The organisation stated that the fatalities are a stark reminder of the dangerous reality for all humanitarians who provide life-saving aid to people in need and who themselves, are Nigerians.

In a statement by the UN’s Humanitarian Coordinator in Nigeria, Mr. Edward Kallon, on World Humanitarian Day, which is celebrated, every August 19, the organisation lamented that in north-east Nigeria, civilians continue to bear the brunt of the conflict that has led to widespread forced displacement, abuse, and violations of international humanitarian and human rights law.

He stated that women, men and children face grave human rights violations and sexual and gender-based violence on a daily basis since the start of the conflict in 2009 with more than 26,000 killed, thousands of women and girls abducted and children continue to be used on a regular basis for “suicide” bombers.

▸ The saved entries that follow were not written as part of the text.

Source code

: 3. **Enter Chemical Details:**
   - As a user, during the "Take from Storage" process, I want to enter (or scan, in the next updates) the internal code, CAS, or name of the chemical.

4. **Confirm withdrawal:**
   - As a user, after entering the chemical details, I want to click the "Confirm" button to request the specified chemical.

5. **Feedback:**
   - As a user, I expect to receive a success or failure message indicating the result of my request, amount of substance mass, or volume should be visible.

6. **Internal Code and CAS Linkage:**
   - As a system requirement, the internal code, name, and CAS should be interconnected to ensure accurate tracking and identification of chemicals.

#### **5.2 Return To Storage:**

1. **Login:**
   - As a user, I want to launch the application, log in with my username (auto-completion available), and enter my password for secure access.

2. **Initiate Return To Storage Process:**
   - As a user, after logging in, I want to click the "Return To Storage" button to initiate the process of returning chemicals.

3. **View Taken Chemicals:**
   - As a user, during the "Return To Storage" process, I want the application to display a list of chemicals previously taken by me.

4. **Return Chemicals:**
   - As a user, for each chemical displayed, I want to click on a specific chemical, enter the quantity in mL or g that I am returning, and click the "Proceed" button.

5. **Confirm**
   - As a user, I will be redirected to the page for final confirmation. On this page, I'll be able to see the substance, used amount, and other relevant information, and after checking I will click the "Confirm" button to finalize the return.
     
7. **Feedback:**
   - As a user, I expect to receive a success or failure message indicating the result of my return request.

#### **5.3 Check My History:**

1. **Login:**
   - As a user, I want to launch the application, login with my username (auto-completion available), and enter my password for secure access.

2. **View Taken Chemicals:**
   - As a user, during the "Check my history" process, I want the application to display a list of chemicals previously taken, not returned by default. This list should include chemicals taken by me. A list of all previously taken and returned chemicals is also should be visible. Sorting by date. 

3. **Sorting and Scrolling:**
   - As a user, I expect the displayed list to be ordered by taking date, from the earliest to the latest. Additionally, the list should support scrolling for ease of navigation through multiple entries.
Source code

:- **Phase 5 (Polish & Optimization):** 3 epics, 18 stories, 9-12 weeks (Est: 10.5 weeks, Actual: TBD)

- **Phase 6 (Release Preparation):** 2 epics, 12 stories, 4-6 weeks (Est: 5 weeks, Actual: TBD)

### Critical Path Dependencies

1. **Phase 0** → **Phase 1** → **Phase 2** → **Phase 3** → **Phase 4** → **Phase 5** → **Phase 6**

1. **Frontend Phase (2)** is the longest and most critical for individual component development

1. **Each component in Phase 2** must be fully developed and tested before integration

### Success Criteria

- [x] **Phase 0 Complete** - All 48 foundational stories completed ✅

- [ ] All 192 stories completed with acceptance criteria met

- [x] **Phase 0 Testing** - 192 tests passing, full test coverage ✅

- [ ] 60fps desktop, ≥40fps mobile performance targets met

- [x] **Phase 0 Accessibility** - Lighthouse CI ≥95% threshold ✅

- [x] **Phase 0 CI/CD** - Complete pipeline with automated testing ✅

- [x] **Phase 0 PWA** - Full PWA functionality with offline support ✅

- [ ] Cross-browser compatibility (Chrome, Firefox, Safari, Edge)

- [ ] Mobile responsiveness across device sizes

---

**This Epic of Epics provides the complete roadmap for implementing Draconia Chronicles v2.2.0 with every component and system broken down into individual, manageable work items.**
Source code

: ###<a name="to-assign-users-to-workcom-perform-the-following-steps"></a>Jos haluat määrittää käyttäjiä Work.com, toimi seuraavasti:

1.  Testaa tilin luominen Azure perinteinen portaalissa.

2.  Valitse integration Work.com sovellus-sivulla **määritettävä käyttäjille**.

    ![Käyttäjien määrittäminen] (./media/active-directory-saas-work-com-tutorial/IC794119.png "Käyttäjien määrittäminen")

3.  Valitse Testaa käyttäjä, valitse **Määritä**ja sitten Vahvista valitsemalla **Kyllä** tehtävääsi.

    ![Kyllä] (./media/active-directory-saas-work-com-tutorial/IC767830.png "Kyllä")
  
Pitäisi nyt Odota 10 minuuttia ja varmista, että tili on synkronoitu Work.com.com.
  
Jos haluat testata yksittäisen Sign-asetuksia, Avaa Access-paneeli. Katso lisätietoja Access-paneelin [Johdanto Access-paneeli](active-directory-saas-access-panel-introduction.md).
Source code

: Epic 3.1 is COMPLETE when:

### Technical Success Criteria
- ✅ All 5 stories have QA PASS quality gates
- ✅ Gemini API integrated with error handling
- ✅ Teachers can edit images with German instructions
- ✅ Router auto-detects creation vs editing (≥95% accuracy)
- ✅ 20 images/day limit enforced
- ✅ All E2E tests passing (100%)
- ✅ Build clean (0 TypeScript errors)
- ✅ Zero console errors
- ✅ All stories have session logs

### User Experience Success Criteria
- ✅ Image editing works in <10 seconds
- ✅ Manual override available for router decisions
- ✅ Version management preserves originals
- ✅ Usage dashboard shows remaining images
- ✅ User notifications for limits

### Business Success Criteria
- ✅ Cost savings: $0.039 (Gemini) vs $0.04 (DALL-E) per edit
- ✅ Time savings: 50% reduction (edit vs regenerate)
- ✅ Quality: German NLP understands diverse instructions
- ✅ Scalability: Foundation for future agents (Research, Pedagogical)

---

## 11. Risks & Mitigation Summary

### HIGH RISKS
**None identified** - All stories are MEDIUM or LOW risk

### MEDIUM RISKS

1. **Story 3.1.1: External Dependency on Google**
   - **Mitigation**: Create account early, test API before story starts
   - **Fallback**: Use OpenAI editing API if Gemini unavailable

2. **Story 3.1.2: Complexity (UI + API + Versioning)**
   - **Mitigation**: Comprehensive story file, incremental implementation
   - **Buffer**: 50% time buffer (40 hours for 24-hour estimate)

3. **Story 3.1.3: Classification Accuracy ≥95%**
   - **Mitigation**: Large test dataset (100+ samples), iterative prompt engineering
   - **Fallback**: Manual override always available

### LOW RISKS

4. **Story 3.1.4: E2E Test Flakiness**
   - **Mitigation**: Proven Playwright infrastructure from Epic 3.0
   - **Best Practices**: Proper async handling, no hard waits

“Thousands of families have been forced to flee their villages and communities. On World Humanitarian Day, I call on Nigerian leaders to do everything in their power to protect the people caught up in conflict,” he said.

Kallon further said, “We express solidarity with people affected by humanitarian crises and pay tribute to the humanitarian workers who help them. This year’s commemoration marks the fifteenth anniversary since the attack on the United Nations in Baghdad, Iraq, in which 22 of our colleagues were killed. Since that tragedy, which led to this day’s designation as World Humanitarian Day; over 4,000 humanitarians have been killed, injured, detained or kidnapped. That is an average of 300 cases every year.

“Civilians in conflict zones also continue to be killed and maimed, deliberately or in indiscriminate attacks. Around the world, conflict is forcing record numbers of people from their homes, with over 65 million people now displaced. Children are recruited by armed groups and used to fight. Women are abused and humiliated. Together, we stand, with the Government of Nigeria, in solidarity with civilians in conflict, and with the humanitarian.” The organisation called on those who are concerned to join the campaign at world humanitarian day to show that civilians are #NotATarget.